Quote verbatim every line from the one containing "class: Liliopsida" down to the one containing "order: Agaricales", including both of those lines.

Lines of data ::
start

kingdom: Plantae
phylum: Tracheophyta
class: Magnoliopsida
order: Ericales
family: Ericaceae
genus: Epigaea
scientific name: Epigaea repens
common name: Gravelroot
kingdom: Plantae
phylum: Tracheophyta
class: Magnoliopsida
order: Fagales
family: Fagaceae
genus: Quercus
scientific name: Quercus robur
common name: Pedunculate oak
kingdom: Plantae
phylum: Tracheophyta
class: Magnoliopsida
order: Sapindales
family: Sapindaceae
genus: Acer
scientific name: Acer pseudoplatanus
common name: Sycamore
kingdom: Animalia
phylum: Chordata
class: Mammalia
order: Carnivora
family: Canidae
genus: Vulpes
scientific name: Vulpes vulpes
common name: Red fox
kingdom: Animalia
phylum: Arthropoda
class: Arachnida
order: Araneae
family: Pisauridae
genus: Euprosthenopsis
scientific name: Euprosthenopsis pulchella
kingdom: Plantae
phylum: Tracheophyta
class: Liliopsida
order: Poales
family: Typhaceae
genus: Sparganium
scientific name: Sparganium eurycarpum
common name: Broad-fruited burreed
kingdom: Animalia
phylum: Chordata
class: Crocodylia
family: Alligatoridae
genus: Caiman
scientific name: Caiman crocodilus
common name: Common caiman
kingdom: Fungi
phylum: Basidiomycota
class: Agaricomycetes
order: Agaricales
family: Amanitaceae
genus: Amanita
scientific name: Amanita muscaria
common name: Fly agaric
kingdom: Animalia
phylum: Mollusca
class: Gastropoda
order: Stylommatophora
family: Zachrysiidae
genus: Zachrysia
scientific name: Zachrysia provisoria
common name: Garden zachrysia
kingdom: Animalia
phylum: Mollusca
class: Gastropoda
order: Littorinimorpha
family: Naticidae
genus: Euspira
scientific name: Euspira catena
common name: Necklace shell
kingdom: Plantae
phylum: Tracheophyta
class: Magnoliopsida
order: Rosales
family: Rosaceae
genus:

end

RESPONSE BELOW ::
class: Liliopsida
order: Poales
family: Typhaceae
genus: Sparganium
scientific name: Sparganium eurycarpum
common name: Broad-fruited burreed
kingdom: Animalia
phylum: Chordata
class: Crocodylia
family: Alligatoridae
genus: Caiman
scientific name: Caiman crocodilus
common name: Common caiman
kingdom: Fungi
phylum: Basidiomycota
class: Agaricomycetes
order: Agaricales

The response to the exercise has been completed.